The men also watched television together. Dana would go to March’s singlewide mobile home some evenings to watch movies or wrestling shows like “WWE Monday Night RAW.”

When Dana’s doctor warned him he was in the early stages of diabetes, March started buying Diet Coke for his friend to drink when he visited. Dana said he doesn’t mind the off-brands, like Diet Big K, but March always bought him the name brand.

He said March never mentioned Goble’s disappearance.

“We never would have thought he’d do anything like that,” he said.

Charles Hughey, 74, also was shocked by the allegations.

Hughey has lived in his Ohio Avenue home for 27 years. He said March was living in his trailer when Hughey moved there.

“He’s a nice guy. You never heard a thing from him,” Hughey said.

Kenneth Johnson, 82, also was surprised.

Johnson, a lifelong Chesapeake resident, lives across the train tracks from March’s trailer. He’s known March since he was a little boy.

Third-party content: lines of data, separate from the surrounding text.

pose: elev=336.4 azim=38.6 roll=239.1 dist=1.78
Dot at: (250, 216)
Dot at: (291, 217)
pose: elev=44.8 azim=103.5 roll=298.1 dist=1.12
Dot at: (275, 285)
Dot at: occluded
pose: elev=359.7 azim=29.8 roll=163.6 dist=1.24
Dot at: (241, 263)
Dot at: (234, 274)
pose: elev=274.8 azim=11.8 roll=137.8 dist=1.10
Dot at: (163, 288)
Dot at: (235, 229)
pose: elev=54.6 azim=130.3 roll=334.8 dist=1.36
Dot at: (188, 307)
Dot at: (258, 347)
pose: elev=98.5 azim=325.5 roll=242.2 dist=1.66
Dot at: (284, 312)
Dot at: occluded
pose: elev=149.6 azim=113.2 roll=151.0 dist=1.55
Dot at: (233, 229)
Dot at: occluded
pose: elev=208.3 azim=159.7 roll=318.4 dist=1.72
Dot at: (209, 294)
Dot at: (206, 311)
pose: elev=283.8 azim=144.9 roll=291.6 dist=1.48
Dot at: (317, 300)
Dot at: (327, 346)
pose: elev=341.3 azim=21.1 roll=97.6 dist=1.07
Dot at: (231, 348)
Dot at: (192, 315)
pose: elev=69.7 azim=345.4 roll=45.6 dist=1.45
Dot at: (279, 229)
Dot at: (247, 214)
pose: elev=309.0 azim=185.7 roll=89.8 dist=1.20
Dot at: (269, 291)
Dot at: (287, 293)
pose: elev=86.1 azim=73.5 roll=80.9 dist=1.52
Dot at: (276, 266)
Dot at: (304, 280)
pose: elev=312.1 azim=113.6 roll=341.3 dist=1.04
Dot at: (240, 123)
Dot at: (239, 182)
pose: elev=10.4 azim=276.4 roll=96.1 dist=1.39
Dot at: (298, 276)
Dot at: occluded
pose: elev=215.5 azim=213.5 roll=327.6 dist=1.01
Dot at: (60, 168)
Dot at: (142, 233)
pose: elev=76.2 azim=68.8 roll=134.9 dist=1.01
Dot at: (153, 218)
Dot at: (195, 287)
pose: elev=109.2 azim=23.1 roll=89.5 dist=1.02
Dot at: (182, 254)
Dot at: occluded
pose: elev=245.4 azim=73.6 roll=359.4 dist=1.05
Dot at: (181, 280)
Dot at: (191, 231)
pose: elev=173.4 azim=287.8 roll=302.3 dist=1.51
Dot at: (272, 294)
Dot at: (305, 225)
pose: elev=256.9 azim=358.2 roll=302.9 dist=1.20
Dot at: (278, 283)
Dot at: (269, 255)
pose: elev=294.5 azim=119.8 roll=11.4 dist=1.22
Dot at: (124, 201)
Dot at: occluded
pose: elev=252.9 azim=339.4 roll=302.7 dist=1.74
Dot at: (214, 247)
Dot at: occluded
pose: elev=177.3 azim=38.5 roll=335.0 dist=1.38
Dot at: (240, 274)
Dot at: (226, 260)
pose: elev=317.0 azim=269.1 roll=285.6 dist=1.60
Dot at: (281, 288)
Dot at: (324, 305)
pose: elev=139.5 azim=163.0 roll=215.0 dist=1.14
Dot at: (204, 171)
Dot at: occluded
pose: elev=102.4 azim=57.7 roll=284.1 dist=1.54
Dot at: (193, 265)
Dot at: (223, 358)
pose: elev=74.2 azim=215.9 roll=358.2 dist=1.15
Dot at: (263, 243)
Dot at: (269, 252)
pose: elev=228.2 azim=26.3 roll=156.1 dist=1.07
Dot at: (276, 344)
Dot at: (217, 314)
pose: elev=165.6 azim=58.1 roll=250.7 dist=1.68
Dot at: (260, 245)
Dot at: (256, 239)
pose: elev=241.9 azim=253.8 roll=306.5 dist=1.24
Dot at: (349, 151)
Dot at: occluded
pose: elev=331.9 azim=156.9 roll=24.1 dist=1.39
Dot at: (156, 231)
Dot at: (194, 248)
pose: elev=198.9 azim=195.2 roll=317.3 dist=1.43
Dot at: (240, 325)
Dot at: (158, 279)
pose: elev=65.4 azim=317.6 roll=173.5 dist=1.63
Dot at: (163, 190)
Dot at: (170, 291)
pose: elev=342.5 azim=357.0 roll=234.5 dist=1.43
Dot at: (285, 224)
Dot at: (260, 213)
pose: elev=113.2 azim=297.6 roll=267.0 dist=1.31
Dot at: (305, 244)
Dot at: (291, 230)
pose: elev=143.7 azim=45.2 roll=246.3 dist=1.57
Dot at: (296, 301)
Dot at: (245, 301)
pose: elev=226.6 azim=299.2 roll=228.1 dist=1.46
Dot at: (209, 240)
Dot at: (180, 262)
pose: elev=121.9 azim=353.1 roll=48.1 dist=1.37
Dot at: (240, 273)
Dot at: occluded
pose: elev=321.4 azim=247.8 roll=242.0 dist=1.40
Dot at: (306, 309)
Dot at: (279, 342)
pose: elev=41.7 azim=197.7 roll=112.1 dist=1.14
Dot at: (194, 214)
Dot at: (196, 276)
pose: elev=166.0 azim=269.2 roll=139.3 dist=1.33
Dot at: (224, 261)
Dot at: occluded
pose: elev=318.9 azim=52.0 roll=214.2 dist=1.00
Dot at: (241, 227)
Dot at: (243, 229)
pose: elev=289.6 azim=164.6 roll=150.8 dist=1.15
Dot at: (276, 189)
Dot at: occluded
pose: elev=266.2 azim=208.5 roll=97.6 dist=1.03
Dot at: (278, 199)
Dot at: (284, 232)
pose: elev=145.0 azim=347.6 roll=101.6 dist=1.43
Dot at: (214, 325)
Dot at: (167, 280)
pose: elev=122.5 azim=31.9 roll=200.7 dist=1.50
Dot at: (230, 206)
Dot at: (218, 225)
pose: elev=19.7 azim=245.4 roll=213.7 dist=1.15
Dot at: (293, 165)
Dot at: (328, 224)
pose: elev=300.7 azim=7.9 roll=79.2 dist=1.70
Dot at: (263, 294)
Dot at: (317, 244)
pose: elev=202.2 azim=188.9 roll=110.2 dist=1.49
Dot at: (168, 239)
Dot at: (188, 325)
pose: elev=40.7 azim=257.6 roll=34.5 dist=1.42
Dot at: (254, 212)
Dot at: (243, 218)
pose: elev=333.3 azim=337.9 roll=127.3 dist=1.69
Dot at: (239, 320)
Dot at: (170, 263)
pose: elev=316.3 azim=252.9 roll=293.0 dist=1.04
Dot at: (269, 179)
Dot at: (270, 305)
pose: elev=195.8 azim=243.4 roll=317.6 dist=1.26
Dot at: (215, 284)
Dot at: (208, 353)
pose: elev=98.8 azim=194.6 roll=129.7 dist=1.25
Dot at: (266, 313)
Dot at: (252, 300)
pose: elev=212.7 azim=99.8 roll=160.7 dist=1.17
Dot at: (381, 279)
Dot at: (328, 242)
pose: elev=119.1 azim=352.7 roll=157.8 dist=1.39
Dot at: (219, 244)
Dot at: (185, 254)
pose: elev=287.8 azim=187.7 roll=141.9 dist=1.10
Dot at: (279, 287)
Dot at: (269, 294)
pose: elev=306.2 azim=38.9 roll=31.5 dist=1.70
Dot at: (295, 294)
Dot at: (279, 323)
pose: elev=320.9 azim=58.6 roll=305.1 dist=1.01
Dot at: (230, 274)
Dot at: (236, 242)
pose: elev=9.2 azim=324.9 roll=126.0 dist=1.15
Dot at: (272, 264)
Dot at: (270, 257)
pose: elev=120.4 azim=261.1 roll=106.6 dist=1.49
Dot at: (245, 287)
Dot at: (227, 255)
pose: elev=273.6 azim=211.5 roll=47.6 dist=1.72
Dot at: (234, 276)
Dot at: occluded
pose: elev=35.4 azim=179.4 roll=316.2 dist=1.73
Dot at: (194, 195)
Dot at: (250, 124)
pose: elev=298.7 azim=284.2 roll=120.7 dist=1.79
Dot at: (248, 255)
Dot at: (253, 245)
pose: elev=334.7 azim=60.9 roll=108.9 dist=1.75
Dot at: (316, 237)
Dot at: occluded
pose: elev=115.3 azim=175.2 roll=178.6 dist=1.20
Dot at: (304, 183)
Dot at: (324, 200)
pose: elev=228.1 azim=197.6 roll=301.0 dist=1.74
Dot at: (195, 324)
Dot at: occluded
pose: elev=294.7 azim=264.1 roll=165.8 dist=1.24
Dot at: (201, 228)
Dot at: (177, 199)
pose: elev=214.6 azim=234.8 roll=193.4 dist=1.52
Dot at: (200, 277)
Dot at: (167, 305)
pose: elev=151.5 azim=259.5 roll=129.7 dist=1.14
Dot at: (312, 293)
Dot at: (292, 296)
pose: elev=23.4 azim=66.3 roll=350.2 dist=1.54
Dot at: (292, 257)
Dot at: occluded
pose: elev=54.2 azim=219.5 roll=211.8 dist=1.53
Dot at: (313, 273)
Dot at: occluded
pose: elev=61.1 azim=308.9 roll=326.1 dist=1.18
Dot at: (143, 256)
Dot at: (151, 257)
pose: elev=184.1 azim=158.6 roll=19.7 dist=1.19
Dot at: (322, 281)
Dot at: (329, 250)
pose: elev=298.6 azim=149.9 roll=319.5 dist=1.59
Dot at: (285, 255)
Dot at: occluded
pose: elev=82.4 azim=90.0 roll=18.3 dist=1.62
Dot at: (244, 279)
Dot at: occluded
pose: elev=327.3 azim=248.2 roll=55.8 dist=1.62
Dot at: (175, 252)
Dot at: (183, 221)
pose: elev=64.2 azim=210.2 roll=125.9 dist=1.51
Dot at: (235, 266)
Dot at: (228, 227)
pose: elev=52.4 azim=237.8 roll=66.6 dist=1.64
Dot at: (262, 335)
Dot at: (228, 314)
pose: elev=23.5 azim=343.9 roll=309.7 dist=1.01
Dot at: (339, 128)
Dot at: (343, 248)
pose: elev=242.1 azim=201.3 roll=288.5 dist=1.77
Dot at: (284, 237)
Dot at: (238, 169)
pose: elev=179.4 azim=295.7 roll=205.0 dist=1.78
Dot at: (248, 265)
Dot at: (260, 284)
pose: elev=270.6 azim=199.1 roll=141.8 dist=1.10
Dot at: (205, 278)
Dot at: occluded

Johnson said March’s parents used to run a small store near Town Hall.

“I just couldn’t hardly believe that. He was always friendly,” Johnson said.

March’s home is a ramshackle trailer with aged white siding and a weatherworn roof, separated from the street by a split-rail fence. On Wednesday, that fence was lined with yellow crime scene tape.

March told police he strangled Goble to death in that trailer and then wrapped her body in a blanket and placed it in a bathtub.

He dismembered Goble’s body the next day and buried it in the yard, he told police.

Eventually, the soil covering her shallow grave began to sink.

March’s son, David, noticed the sinkhole. On Wednesday, he grabbed a shovel and decided to figure out what was causing it.

“They didn’t know why it kept sinking in,” Chesapeake Mayor Damron Bradshaw said. “He was trying to see what the problem was on the bottom of the hole, to see what the cause of it was.

“That’s when he unearthed the skull.”

David March dropped his shovel and crossed the train tracks that separate his father’s house from the rest of Chesapeake. He walked the short distance to Town Hall, looking for Police Chief Jack Ice.

Ice was at the Capitol in Charleston at the time, but Bradshaw volunteered to walk back to the house. The mayor called 911 when he saw what David’s shovel had uncovered.

Bradshaw said he had known Charles March since childhood.

“His family and our family were great friends for years,” he said.

He would not answer when asked if he was surprised by the suspect’s confession.

“Don’t ask me that question,” Bradshaw said.

March was sitting in his usual seat in the Kelley’s shoe department reading the morning newspaper when detectives came to question him.

After a brief conversation in the store’s backroom, one of the detectives told a Kelley’s employee March was going to the sheriff’s department to answer a few questions.

“The detective told them that (March) would be back in a little bit,” Walker said.

Walker was at home when news outlets began reporting that the body in Chesapeake could be Goble. She said she called the store and told employee Tami Lowmiller to warn everyone to brace for the worst.

That’s when Lowmiller told her the police had just left.

“She said, ‘Oh, no—they just took Charlie out of here,'” Walker said.

And that was when the full weight of the situation came to bear.

“I didn’t put it together until I talked to Tami,” Walker said.